By Kristen Hays and Anna Driver

April 29 (Reuters) - Valero Energy Corp, the largest U.S. independent refiner, said cheap inland U.S. crude oil boosted its first-quarter profits and also prompted rate cuts at a pair of plants that can only run so much of it.

Valero and other refiners' profit margins have been fattened by ample supplies of oil produced from U.S. shale formations. Those market conditions have continued into the second quarter and are likely to boost earnings as companies make investments and adjustments to their plants to process more of the crude.

"We see a trend toward the crude getting lighter and it has caused some operating issues for us, some constraints where we have to cut rates," Gary Simmons, corporate vice president of crude, feedstock, supply and trading, told analysts on Tuesday during the company's quarterly earnings call.

Booming inland U.S. crude output is largely light sweet, which can prompt refiners to cut rates if plants are not re-configured to run more than they have traditionally run.

Valero is building special "crude topper" units at its Houston and Corpus Christi refineries to increase light-sweet crude processing capabilities, and has added a similar unit to its Three Rivers refinery to do the same.

Other refiners along the U.S. Gulf Coast, with plants configured to run heavier crudes like those produced in Canada or Venezuela, are making similar adjustments, including Flint Hills Resources and Delek U.S. Holdings.

Without such adjustments, refiners with too much light sweet crude coming in can face constraints like distillation units unable to handle more vapors or hydraulic capacity limits.

Simmons said such constraints had prompted Valero to cut rates at its refineries in northwest Texas and Oklahoma with a combined capacity of 241,000 barrels per day.

"We try to control that the best we can by working with producers to control the quality of the barrels that we're getting," Simmons said.


Valero reported a better-than-expected first-quarter profit as cheaper crude fattened margins.

U.S. Gulf Coast refiners' margins are benefiting as new pipelines bring in cheap inland U.S. shale oil and other grades of crude like Mexico's Mayan are trading at strong discounts.

"Q2 is off to a strong start for the key drivers of Valero's earnings," analysts at Credit Suisse said in a note to clients on Tuesday. "Although narrower than the first quarter Maya remains cheap vs.
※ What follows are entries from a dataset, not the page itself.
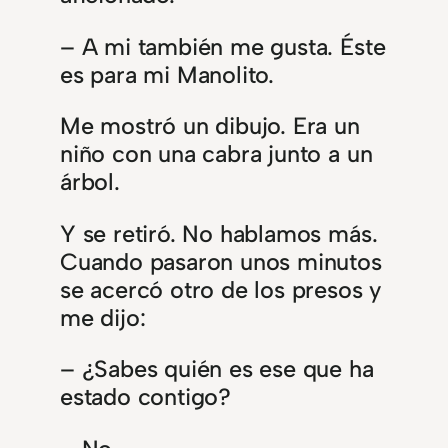
– A mi también me gusta. Éste
es para mi Manolito.
Me mostró un dibujo. Era un
niño con una cabra junto a un
árbol.
Y se retiró. No hablamos más.
Cuando pasaron unos minutos
se acercó otro de los presos y
me dijo:
– ¿Sabes quién es ese que ha
estado contigo?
Brent, and product margins are stronger quarter over quarter, particularly."

Valero said it also expected to benefit from increased fuel demand as the economy recovers.
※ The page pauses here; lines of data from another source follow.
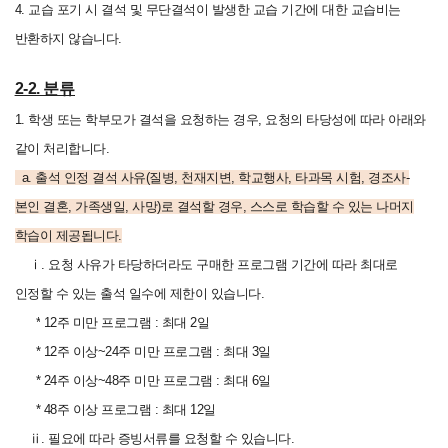
4.
교습 포기 시 결석 및 무단결석이 발생한 교습 기간에 대한 교습비는
반환하지 않습니다.
2-2. 분류
1. 학생 또는 학부모가 결석을 요청하는 경우, 요청의 타당성에 따라 아래와
같이 처리합니다.
a.
출석 인정 결석 사유(질병, 천재지변, 학교행사, 타과목 시험, 경조사-
본인 결혼, 가족생일, 사망)로 결석할 경우,
스스로 학습할 수 있는 나머지
학습이 제공됩니다.
ⅰ. 요청 사유가 타당하더라도 구매한 프로그램 기간에 따라 최대로
인정할 수 있는 출석 일수에 제한이 있습니다.
*
12주 미만 프로그램 : 최대 2일
* 12주 이상~24주 미만 프로그램 : 최대 3일
* 24주 이상~48주 미만 프로그램 : 최대 6일
* 48주 이상 프로그램 : 최대 12일
ⅱ. 필요에 따라 증빙서류를 요청할 수 있습니다.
"U.S. gasoline demand and margins look positive as we enter the summer driving season," Chief Executive Bill Klesse said in a statement. Klesse is stepping down as CEO this week and will remain chairman while Chief Operating Officer Joe Gorder takes the helm as CEO.

Valero said it was looking at growing access to cheap North American crude oil. The company said on Tuesday that its rail unloading facility at Port Arthur, Texas was expected to be completed in the fourth quarter.

At its plant in Quebec City, 45 percent of the crude it processes is now cheaper North American oil, a figure that is expected to rise to 100 percent by the end of the year after a pipeline reversal.

Operating income in the refining business rose 8 percent to $1.3 billion in the first quarter, from a year earlier.

Ethanol operating income ballooned to $243 million from $14 million due to weather-related supply disruptions, lower industry ethanol inventories, import volumes and corn costs.

Net income rose to $828 million, or $1.54 per share, in the quarter ended March 31, from $654 million, or $1.18 per share, a year earlier.

The average analyst estimate was for a profit of $1.38, according to Thomson Reuters I/B/E/S.

Lower taxes helped Valero's earnings top Wall Street expectations, analysts said.

Valero's shares were down 85 cents at $57.12 in afternoon New York Stock Exchange trading.